Main Article

A new zero-day vulnerability in the Spring Core Java framework called 'Spring4Shell' has been publicly disclosed, allowing unauthenticated remote code execution on applications.

Spring is a very popular application framework that allows software developers to quickly and easily develop Java applications with enterprise-level features. These applications can then be deployed on servers, such as Apache Tomcat, as stand-alone packages with all the required dependencies.

Yesterday, a new Spring Cloud Function vulnerability tracked as CVE-2022-22963 was disclosed, with Proof-of-Concept exploits soon to follow.

However, information about a more critical Spring Core remote code execution vulnerability was later circulating on the QQ chat service and a Chinese cybersecurity site.

This new Spring RCE vulnerability, now dubbed as Spring4Shell, only affects Spring applications running on Java 9 and above and is caused by unsafe deserialization of passed arguments.

Today, an exploit for this zero-day vulnerability was briefly leaked and then removed but not before cybersecurity researchers could download the code.

Since then, numerous cybersecurity researchers and security firms have confirmed that the vulnerability is valid and of significant concern.

Jang twee

Alvaro tweet

Cybersecurity firm Praetorian also confirmed the bug but said it relies on specific configurations to exploit it properly.

"Exploitation requires an endpoint with DataBinder enabled (e.g. a POST request that decodes data from the request body automatically) and depends heavily on the servlet container for the application," Praetorian explained in a blog post.

"For example, when Spring is deployed to Apache Tomcat, the WebAppClassLoader is accessible, which allows an attacker to call getters and setters to ultimately write a malicious JSP file to disk."

"However, if Spring is deployed using the Embedded Tomcat Servlet Container the classloader is a LaunchedURLClassLoader which has limited access."

"In certain configurations, exploitation of this issue is straightforward, as it only requires an attacker to send a crafted POST request to a vulnerable system. However, exploitation of different configurations will require the attacker to do additional research to find payloads that will be effective."

However, researchers have told BleepingComputer that Spring is commonly used with Apache Tomcat, meaning that there is great potential for widespread abuse.

To make matters worse, there are reports that the Spring4Shell vulnerability may already be actively exploited in attacks, according to advisories from the China CERT.

Colin tweet

Praetorian's blog post describes a way to partially mitigate Spring4Shell attacks by disallowing specific 'patterns' to be passed to the Spring Core DataBinder functionality.

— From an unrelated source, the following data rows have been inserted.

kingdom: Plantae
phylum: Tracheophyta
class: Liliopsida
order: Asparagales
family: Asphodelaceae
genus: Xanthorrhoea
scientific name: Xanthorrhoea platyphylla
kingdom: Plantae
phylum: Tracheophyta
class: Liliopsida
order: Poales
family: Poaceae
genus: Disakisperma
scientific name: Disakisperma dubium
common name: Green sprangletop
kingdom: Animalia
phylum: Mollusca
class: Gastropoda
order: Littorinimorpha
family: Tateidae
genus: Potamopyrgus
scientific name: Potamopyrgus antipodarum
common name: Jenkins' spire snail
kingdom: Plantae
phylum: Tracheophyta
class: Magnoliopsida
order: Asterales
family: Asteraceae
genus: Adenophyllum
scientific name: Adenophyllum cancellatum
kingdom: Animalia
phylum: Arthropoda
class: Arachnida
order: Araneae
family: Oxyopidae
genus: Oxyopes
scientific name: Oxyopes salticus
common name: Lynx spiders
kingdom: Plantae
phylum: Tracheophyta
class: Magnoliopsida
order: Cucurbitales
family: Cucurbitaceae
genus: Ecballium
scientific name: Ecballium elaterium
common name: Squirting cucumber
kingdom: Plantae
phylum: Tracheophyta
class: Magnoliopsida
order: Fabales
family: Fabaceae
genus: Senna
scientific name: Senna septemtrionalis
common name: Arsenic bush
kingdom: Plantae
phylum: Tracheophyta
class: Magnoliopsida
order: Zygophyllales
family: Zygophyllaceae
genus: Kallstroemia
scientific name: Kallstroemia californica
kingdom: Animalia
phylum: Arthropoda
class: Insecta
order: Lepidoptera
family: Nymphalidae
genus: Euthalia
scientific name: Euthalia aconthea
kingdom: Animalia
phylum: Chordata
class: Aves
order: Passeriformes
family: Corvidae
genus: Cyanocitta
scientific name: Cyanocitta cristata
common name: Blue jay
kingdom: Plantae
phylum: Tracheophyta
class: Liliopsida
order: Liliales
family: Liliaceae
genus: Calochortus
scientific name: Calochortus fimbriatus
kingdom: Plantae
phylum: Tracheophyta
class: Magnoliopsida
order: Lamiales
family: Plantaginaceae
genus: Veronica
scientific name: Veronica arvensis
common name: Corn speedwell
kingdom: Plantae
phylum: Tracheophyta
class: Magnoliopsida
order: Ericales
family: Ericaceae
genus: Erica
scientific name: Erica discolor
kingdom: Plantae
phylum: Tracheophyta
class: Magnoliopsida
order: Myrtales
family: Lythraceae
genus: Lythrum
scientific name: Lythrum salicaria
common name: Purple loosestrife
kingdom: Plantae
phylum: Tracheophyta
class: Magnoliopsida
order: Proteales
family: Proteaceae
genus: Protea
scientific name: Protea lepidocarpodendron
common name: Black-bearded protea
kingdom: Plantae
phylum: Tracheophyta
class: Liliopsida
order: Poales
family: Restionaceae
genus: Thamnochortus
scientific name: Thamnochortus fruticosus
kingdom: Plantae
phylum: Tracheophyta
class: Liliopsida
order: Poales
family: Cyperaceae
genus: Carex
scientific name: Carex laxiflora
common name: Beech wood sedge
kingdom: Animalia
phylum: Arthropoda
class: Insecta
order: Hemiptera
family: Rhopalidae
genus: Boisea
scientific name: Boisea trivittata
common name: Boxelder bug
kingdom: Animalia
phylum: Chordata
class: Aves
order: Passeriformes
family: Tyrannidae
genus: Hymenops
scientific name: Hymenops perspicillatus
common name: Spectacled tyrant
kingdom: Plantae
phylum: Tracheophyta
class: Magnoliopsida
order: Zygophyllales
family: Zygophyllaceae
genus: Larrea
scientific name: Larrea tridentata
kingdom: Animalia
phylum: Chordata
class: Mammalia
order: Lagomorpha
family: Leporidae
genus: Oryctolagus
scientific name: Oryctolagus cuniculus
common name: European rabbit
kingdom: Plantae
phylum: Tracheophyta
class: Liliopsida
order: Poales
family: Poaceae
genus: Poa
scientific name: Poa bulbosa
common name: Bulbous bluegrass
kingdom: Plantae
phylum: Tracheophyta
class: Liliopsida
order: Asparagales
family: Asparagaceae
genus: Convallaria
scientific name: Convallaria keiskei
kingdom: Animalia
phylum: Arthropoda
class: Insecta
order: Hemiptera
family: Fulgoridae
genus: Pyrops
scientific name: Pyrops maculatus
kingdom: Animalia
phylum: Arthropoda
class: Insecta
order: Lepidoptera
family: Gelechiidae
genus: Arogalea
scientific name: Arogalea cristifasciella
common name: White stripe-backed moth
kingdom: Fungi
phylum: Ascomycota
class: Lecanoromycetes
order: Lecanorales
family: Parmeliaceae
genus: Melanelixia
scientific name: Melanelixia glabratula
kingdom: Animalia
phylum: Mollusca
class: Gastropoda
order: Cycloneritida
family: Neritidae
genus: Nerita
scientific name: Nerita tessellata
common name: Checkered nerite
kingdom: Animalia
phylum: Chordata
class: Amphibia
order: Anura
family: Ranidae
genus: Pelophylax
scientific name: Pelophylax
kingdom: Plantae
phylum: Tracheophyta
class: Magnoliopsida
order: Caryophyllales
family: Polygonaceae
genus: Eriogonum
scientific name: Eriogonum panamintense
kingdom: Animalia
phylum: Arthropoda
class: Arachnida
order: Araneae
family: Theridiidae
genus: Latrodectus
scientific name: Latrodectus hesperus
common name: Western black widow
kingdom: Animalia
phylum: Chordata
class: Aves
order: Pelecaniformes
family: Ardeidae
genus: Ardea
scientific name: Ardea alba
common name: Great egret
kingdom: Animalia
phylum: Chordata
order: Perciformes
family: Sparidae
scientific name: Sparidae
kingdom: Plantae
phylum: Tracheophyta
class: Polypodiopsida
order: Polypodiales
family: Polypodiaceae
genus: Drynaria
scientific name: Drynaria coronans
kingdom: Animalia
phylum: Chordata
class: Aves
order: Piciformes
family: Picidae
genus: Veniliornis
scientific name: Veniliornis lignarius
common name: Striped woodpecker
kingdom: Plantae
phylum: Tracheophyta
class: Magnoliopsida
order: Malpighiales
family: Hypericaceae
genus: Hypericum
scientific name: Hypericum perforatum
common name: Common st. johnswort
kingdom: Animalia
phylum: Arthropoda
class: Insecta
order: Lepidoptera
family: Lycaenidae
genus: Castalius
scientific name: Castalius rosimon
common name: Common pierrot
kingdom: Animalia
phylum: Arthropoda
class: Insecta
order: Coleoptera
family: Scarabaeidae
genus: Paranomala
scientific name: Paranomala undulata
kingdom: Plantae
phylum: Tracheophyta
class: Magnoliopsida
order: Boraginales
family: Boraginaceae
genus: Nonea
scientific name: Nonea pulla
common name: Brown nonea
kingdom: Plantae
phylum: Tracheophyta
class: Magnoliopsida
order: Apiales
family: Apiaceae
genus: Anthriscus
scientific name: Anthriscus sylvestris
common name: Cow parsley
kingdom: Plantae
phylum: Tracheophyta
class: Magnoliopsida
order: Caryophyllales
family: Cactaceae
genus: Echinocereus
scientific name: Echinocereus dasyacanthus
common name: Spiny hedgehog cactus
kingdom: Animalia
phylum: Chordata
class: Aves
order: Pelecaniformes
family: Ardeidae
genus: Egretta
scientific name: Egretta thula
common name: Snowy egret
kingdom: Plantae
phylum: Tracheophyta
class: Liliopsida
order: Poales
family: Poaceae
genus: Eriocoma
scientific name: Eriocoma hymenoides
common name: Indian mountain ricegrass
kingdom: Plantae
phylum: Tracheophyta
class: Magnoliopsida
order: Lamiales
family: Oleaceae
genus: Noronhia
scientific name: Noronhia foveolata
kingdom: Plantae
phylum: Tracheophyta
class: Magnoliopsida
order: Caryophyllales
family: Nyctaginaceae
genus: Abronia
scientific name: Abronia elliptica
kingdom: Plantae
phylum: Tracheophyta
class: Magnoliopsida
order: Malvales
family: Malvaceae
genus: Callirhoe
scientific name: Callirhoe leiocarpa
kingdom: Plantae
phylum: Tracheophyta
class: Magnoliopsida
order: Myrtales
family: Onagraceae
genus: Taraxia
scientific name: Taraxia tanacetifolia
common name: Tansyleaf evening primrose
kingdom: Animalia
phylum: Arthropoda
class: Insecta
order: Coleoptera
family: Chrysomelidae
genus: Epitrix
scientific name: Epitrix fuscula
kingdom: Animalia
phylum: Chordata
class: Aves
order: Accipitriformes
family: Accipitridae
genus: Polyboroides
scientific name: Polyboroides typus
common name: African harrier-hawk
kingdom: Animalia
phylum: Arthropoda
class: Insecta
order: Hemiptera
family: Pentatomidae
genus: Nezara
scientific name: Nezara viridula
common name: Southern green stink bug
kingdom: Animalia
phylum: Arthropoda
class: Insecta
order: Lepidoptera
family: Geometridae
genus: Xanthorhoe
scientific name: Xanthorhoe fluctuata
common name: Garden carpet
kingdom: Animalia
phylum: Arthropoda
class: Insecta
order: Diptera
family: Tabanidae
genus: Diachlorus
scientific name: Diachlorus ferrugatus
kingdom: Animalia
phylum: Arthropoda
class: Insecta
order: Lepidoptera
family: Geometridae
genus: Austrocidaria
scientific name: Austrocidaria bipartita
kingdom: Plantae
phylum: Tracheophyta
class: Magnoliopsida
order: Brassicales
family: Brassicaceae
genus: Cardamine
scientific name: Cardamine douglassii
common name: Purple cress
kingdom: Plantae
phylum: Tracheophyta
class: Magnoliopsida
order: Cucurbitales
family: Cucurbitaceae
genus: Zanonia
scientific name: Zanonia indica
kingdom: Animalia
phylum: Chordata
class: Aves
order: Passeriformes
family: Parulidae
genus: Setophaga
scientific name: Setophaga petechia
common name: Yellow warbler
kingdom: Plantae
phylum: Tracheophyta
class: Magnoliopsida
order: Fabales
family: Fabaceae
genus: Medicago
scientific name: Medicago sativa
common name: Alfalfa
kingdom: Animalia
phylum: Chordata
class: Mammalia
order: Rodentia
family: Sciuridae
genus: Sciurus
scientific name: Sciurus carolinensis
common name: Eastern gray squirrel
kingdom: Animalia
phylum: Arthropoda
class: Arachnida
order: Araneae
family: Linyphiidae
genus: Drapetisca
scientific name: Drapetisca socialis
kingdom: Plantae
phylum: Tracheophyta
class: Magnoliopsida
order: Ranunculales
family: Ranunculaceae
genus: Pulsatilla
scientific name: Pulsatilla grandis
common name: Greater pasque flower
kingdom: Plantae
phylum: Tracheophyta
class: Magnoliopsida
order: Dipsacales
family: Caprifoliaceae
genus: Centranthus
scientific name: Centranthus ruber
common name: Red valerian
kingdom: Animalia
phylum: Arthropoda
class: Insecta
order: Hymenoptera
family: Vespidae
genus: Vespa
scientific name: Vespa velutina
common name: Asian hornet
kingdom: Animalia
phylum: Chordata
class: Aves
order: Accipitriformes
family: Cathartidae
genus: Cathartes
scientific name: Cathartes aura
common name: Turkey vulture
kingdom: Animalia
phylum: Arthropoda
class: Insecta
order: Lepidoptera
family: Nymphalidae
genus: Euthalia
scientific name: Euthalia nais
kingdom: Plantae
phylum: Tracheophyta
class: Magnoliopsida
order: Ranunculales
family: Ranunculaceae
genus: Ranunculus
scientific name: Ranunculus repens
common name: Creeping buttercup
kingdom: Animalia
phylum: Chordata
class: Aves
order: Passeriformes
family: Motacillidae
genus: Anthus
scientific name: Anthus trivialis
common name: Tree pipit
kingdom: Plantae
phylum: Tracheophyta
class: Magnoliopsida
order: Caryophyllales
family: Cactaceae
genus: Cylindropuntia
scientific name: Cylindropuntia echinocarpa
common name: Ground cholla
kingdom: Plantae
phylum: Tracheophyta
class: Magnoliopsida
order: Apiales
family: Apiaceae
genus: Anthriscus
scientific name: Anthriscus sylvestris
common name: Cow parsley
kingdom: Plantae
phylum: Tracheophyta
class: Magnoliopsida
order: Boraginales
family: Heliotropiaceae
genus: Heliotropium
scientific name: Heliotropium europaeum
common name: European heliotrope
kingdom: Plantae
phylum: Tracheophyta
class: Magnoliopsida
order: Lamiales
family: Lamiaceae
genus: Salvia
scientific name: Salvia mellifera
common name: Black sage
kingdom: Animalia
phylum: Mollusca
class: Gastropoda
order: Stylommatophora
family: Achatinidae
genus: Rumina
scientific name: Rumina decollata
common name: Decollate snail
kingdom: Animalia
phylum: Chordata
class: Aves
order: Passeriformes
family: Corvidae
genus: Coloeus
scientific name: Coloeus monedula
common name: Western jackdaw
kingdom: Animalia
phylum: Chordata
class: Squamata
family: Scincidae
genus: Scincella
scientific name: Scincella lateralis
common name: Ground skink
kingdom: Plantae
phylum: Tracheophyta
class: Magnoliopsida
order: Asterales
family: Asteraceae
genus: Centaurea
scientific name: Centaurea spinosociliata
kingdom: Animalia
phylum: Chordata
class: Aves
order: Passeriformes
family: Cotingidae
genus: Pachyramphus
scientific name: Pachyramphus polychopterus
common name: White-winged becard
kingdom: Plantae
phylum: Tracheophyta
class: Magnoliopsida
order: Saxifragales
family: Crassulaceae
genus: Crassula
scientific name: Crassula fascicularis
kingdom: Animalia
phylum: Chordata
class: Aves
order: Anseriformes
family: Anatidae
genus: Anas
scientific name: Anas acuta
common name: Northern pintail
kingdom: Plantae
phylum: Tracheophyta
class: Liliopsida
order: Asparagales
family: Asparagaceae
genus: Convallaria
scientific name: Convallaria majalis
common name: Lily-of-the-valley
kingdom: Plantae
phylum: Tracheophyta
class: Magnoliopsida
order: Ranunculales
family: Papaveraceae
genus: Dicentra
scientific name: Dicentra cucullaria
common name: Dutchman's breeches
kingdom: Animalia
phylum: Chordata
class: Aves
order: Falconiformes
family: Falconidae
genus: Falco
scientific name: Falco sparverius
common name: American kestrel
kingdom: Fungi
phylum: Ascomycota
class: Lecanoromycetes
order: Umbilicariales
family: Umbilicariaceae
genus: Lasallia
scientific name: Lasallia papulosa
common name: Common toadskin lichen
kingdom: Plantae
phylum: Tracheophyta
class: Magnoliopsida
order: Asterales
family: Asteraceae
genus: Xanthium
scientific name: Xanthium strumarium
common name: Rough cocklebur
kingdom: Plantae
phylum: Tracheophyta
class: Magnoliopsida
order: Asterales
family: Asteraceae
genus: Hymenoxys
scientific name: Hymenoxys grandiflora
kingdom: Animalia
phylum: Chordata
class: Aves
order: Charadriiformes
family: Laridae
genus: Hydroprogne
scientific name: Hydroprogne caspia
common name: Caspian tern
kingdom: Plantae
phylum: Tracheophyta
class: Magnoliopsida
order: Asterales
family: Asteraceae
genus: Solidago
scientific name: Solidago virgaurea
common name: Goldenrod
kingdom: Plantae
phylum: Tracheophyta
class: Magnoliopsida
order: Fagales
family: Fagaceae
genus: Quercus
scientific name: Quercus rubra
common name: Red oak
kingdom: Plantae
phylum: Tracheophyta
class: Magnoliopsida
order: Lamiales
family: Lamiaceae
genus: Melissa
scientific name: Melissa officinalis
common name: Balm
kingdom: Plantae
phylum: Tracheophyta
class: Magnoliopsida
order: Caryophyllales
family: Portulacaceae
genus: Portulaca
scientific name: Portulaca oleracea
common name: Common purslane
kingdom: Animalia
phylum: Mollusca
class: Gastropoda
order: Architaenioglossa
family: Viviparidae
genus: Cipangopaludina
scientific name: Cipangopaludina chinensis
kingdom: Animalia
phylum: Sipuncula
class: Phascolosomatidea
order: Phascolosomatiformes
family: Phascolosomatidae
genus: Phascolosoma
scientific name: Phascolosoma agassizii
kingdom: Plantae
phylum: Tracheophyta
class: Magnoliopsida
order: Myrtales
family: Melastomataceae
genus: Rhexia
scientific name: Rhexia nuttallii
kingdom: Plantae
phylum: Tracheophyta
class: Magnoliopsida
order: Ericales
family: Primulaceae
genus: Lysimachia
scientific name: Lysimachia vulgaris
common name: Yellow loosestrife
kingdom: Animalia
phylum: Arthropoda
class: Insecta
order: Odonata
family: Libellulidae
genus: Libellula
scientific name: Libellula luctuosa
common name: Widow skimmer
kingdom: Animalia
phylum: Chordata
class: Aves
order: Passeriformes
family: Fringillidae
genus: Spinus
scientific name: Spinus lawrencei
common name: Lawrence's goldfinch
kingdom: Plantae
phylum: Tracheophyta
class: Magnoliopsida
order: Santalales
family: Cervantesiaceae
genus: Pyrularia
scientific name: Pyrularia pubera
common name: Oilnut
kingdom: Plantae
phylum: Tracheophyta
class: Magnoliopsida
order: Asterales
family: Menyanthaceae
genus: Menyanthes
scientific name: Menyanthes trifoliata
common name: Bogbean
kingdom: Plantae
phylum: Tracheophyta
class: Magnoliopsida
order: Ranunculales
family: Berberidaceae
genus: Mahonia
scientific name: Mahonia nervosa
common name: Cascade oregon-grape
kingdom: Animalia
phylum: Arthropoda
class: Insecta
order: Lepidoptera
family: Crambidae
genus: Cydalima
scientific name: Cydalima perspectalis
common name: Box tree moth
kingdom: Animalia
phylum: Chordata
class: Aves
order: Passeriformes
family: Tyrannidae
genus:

As this vulnerability does not currently have a patch, it is strongly advised that admins using Spring applications deploy these mitigations as soon as possible.

Is this the new Log4Shell?

Spring is a very popular application framework for Java applications, raising significant concerns that this may lead to widespread attacks as threat actors scan for vulnerable apps.

As exploitation requires a simple HTTP POST to a vulnerable app, threat actors will be able to create scripts that scan the Internet and automatically exploit vulnerable servers.

Threat actors can use these exploits to execute commands on the server, which will allow full remote access to the device.

This attack scenario is reminiscent of what we saw in December with the mass exploitation of Log4j servers using the Log4Shell exploits to install malware and conduct ransomware attacks.

To prevent this scenario from coming true, it is strongly advised that admin apply the mitigations provided by Praetorian as soon as possible.